Good leaders contribute to becoming just as empathic with sensitivity and emboldening others. Turning to leaders in times of difficulty is human nature-we need them for support and orientation. This is why being respectful towards people in positions of authority is especially necessary. If they are, then certainly others will obey. The greatest leaders, to put it plainly, lead with compassion. They feel it is a vital part of their role to get to know their employees and build deep personal relationships with them. We listen closely to them, and genuinely respect the personal advancement of their employees. When you want to become a caring leader, by doling out orders from your place of authority you won’t get anywhere; you have to focus on establishing those meaningful relationships. Operating that way, too, is much more emotionally satisfying.

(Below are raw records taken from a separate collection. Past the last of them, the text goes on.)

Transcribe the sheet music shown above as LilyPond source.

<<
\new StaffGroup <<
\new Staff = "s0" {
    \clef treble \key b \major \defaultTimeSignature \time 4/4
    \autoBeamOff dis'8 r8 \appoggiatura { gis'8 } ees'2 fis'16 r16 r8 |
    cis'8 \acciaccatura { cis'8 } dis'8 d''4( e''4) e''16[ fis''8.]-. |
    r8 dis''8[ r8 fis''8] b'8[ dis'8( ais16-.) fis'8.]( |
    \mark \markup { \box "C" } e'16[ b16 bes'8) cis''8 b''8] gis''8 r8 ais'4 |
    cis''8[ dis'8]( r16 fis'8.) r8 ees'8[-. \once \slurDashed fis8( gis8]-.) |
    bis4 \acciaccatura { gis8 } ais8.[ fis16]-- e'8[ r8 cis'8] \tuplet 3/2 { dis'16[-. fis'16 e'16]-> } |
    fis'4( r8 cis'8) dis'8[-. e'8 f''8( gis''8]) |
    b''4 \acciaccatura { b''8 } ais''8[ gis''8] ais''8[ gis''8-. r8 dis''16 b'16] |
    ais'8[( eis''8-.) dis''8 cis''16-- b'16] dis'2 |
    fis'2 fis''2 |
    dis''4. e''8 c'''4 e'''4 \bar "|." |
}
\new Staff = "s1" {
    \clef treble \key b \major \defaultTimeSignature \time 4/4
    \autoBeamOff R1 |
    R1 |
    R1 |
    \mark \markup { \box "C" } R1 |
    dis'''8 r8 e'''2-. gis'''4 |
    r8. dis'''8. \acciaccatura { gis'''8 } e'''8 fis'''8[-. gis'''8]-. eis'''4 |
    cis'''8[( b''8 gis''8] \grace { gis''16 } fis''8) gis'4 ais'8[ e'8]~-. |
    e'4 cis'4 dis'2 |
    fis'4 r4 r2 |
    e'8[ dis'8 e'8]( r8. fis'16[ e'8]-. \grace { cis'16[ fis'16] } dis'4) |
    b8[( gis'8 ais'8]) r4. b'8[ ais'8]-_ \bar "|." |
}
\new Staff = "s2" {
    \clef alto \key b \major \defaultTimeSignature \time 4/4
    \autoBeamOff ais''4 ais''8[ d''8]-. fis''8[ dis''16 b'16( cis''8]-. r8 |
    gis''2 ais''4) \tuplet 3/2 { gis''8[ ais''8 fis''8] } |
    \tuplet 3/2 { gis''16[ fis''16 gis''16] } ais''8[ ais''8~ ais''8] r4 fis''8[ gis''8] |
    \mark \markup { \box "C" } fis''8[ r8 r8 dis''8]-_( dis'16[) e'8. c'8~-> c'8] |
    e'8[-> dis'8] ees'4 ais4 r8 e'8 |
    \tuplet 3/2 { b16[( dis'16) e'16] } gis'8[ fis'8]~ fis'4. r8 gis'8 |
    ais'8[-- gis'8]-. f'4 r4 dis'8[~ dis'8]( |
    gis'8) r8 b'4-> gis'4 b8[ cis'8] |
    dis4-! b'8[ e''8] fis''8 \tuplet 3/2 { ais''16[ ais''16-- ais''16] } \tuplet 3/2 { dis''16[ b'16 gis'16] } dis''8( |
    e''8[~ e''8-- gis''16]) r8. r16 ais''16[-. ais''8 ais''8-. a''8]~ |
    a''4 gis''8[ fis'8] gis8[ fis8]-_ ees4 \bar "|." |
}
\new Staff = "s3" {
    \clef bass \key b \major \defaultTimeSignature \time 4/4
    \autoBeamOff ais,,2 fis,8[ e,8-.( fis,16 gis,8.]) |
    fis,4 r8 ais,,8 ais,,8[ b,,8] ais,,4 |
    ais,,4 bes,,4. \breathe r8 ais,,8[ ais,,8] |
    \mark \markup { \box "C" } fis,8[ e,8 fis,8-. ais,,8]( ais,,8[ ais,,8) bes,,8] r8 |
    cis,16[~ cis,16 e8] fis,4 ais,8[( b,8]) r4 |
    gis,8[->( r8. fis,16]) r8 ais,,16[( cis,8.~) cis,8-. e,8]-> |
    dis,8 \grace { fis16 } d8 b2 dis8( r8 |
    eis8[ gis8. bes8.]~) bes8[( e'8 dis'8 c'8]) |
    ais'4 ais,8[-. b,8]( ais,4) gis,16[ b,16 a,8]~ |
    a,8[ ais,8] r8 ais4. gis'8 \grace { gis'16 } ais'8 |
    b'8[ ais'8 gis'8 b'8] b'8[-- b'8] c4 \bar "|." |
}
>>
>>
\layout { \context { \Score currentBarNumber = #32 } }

Let’s take a peek at HopeLab CEO Pat Christen. Her company is designing technologies designed to facilitate mental well-being. As part of her working day, Christen would usually spend her time figuring out what was going on in the lives of her workers, and what she could do to better help them. As part of her initiative to promote the personal growth of workers, she has set aside a certain sum of money for each one. The fund was there so that her staff could discover something new they thought would personally benefit them. This is very different from the way companies usually work. Generally speaking, funds like this are solely reserved for training workers in skills that will ultimately benefit the organization, with little concern in the individual activities and desires of the workers. But the coin has yet another hand. Great leaders are not only caring on their terms – but they also encourage others to act likewise. Often one only needs to express the value of kindness within the workplace, clearly and explicitly.
Jeff Weiner, CEO of LinkedIn, actually wrote an article on “Leading Compassionately” He clarified that one of his greatest goals was compassionate leadership in heading up the business. He also openly acknowledged how difficult a challenge it was, however. Weiner’s right. Compassion is not as easy to obtain as we have seen in those blinks as one would expect first. It can’t just be willed; when someone is hurting you need to act. You need to be able to accurately perceive the emotions and feel empathy for the person who is suffering. And then, to top it all off, you have to take good, compassionate action to support the poor individual.
Through example, and your leadership’s clear communication of those core values, you and your organization will become competitive, compassionate, and effective. Compassion is an organization management philosophy improves the efficiency of the enterprise and fosters creativity. It also provides more satisfying and pleasant places to work, the advantages of which can be seen by both staff and business leaders. Compassionate workplaces have lower turnover rates for workers, after all. Nevertheless, compassion requires a certain amount of focus and effort, as well as an understanding of the common habits people fall into when they are at work.